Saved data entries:
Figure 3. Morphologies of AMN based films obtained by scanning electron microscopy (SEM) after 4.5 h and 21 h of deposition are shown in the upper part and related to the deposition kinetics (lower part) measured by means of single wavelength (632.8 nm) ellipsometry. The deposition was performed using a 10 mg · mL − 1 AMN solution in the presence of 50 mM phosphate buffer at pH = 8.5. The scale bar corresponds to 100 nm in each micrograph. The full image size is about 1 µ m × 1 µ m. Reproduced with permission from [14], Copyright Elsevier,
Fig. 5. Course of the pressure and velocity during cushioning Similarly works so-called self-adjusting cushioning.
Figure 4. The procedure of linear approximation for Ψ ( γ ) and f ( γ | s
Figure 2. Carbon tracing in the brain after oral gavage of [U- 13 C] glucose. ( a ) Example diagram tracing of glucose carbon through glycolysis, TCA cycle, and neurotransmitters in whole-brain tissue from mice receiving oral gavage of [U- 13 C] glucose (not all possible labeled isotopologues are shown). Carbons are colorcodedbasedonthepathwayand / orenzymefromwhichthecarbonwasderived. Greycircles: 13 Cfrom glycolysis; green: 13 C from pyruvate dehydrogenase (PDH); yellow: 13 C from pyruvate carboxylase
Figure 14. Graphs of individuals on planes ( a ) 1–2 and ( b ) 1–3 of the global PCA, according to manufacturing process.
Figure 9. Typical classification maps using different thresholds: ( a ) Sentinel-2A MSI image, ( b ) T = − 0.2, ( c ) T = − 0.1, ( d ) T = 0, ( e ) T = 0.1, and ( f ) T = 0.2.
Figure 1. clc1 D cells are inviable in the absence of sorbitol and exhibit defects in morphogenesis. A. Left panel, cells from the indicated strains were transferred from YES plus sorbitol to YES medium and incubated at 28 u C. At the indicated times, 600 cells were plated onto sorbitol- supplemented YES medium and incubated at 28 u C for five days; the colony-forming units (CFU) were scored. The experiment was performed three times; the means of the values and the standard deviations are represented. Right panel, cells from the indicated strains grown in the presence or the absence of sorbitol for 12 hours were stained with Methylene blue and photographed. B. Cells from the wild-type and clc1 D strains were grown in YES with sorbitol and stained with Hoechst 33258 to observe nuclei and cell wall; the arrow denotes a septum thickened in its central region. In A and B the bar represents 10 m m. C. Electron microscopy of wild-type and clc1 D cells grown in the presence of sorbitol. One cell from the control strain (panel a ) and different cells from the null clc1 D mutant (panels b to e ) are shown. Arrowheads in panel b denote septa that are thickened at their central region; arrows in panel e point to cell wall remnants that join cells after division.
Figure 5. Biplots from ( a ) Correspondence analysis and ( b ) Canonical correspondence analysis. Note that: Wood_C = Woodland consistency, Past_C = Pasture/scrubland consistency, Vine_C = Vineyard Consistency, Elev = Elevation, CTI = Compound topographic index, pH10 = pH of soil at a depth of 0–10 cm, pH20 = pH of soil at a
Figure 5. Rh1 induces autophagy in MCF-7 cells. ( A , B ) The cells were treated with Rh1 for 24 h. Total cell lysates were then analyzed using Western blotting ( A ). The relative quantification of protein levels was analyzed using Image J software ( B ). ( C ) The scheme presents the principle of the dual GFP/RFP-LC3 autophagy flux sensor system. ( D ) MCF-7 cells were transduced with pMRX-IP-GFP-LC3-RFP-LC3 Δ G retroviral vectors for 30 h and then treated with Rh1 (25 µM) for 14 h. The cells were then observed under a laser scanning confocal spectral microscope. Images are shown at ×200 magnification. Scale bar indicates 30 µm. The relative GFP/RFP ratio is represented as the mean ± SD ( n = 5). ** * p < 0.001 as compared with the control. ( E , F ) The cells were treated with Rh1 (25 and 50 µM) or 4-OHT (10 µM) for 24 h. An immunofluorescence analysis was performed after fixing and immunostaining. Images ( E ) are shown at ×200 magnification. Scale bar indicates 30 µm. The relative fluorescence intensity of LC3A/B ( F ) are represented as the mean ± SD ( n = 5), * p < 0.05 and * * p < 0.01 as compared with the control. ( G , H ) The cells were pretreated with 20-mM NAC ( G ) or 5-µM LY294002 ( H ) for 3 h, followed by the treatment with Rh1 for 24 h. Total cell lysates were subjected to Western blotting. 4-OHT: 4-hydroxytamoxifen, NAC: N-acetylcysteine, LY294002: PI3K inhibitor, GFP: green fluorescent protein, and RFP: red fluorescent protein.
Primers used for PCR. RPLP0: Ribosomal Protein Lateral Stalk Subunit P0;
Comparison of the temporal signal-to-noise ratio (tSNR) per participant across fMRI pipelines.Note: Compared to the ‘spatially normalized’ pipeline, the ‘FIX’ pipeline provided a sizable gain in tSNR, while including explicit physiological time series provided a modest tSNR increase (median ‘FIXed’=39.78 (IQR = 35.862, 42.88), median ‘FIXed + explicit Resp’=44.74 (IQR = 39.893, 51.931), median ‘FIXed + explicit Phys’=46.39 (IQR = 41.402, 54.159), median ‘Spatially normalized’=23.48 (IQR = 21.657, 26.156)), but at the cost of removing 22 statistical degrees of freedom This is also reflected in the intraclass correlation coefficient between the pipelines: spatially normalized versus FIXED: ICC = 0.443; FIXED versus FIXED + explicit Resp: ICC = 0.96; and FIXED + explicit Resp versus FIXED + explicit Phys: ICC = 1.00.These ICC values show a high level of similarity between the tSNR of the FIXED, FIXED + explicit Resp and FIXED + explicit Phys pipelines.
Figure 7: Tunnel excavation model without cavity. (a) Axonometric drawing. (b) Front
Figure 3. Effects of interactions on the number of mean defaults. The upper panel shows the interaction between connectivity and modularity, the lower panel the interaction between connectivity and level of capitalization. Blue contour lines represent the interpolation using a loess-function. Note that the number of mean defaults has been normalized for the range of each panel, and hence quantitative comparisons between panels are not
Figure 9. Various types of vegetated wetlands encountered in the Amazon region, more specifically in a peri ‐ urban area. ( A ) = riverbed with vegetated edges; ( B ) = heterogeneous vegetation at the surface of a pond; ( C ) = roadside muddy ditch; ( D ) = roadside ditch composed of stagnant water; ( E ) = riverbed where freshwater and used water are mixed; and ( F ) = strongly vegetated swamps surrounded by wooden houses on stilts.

● Task directions
Starting at the line above that contains "Figure 4. The", write out each line exactly until the line that contains "Figure 9. Typical" has been written, and stop there.

● Answer below
Figure 4. The procedure of linear approximation for Ψ ( γ ) and f ( γ | s
Figure 2. Carbon tracing in the brain after oral gavage of [U- 13 C] glucose. ( a ) Example diagram tracing of glucose carbon through glycolysis, TCA cycle, and neurotransmitters in whole-brain tissue from mice receiving oral gavage of [U- 13 C] glucose (not all possible labeled isotopologues are shown). Carbons are colorcodedbasedonthepathwayand / orenzymefromwhichthecarbonwasderived. Greycircles: 13 Cfrom glycolysis; green: 13 C from pyruvate dehydrogenase (PDH); yellow: 13 C from pyruvate carboxylase
Figure 14. Graphs of individuals on planes ( a ) 1–2 and ( b ) 1–3 of the global PCA, according to manufacturing process.
Figure 9. Typical classification maps using different thresholds: ( a ) Sentinel-2A MSI image, ( b ) T = − 0.2, ( c ) T = − 0.1, ( d ) T = 0, ( e ) T = 0.1, and ( f ) T = 0.2.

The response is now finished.